The other day I was with a few friends and something was said that has had me thinking all week.
I like clothes. I worked in ladies fashion for many years and my heart loved it! I say that to say, that I usually dress pretty cute. Not bragging, just that I do indeed like clothes and people often say they like my outfits.
So, the other day when I was having dinner with my friends, one of them said "that dress looks so cute on you, but I don't think I could wear it". That wasn't what struck me. What struck me was the response from one of the other gals. She said, "that is because Connie loves her body". Even though that caught me off guard, it took several days for me to come to what I want to share with you today.
We have all heard it, "You need to love your body just the way it is". But, do we? Do we really?
I think the message we have really gotten is that we need to say that we love what we see no matter what we really think when we look in the mirror. Is that honest, though?
I am gonna share a bit of my back story with you. I am trusting that I can be honest and transparent with you. My reason is to help. If you can relate with anything I share, it is well worth any embarrassment or shame on my part.
I grew up in the Los Angeles area in the late 60s, early 70s. I began experimenting with drugs at age 12. The experimenting only lasted a minute and I was quickly into full blown drug and alcohol abuse. I did drugs everyday and drank too much alcohol every weekend. So from the age of 12 until the day I found out that I was pregnant with my first daughter at age 24, I was drunk and/or high almost every day!
I know that a lot of people abuse drugs and alcohol for many more years than I did, but the years of abuse for me were very formidable years. During these years the body is still developing including bone building. Because of this many of my "systems" have been broken. In fact, when it was time for my children to be born, I would not go into labor. The doctor said my delivery system was broken from the drug abuse and doctors were shocked that my children were not effected at all.

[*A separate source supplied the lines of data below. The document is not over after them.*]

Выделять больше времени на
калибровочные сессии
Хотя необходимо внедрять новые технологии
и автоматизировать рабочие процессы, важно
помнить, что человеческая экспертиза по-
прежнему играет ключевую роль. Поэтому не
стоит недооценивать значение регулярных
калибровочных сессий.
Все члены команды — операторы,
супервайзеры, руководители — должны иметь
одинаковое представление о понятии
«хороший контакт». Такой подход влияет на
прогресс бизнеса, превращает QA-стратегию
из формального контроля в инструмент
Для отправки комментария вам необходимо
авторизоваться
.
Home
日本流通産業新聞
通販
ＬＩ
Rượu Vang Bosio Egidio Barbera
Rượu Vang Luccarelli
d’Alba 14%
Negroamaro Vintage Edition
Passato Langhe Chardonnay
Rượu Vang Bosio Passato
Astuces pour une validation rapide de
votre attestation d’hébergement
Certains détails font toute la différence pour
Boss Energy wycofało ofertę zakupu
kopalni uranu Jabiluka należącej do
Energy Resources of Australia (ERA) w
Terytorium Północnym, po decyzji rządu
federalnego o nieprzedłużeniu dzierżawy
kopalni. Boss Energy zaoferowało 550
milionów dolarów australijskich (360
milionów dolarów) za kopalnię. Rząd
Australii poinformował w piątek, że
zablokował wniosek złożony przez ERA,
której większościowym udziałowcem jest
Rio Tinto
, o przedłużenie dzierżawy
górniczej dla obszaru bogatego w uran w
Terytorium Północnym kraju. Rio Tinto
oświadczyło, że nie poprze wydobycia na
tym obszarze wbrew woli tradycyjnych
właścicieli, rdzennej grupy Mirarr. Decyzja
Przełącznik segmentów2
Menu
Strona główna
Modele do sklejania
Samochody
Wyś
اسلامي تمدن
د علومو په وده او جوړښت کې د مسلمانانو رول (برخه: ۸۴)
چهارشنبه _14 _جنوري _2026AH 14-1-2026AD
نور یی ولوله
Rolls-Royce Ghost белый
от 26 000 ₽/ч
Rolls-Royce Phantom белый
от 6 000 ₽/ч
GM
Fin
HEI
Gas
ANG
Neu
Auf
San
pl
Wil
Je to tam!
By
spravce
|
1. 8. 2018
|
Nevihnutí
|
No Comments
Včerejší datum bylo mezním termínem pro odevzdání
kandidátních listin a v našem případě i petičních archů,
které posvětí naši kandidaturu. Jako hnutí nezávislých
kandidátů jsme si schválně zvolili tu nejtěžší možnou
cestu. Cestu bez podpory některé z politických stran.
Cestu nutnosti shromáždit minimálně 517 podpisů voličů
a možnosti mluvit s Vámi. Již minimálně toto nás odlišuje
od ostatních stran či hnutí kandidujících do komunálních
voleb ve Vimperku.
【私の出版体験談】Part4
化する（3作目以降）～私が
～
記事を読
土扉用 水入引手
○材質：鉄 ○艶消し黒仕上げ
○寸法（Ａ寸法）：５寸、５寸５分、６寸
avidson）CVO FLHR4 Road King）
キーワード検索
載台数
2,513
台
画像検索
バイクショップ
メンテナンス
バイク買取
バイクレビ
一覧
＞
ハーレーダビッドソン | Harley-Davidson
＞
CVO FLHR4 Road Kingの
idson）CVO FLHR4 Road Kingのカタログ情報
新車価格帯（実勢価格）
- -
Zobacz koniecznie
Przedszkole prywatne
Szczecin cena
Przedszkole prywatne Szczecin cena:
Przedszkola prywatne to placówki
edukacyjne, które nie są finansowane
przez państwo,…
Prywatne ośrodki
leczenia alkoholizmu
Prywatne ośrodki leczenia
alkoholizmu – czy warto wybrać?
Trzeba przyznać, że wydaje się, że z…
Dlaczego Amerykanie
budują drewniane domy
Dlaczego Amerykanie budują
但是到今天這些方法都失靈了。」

When my friend said, "That's because Connie loves her body" I didn't know until many days after hearing her say that, that I really do. Most of you have seen me or pictures of me so you have to know that this is deeper than a mirror image.
My skin on my legs is beginning to sag a little when I walk, my bottom is a little droopy, my belly has skin that was stretched way out to accommodate very large babies, my breasts really need a bra, my arms have muscles if I try really hard otherwise the skin sags there too, and last but certainly not least, my face shows every smile line and every worry on my brow.
If I don't work hard, my body gets so weak so quickly that walking is difficult. 2 months ago or so I broke my toe, (again!) so I couldn't work out at all. This week I got back on track and I am feeling the muscles in my legs, owie!!
But just today it hit me!
I do love my body! Not what I see but what I know! With everything I have put my body through, it still shows up for me! It shows up with each breath I need. It shows up each time my eyes need to blink. It shows up with each heart beat. It shows up by pumping my blood. It showed up big time to create other lives! I have wonderful children because of this amazing body!
It is patient with me when I ignore it and don't do the right things, but the minute I give it the attention it needs and deserves, it responds! It responds by carrying me where I need to go. It responds by letting me hear music. It responds by letting me see. I am so blessed to have this body. Yes, this imperfect body! This imperfect body is there for me. It takes everything I do and everything I don't do and is still there for me.
So I guess I didn't really know it, but my friend is right, "Connie does love her body!" This body proves that God created us to live forever. We know that isn't possible, but the body's resilience is truly amazing.
So for many years I have functioned with a less than perfect body. But.......
I HAVE FUNCTIONED!!
Every ache and pain is a reminder of what I have done, but also of what God can do. I am grateful that even though I am weak and imperfect, I AM HERE!!
Can this help you look at your body a little differently? Maybe with a little more love? I hope so
Everyone deserves "the Good Inside," and, yes, "Purity is Possible."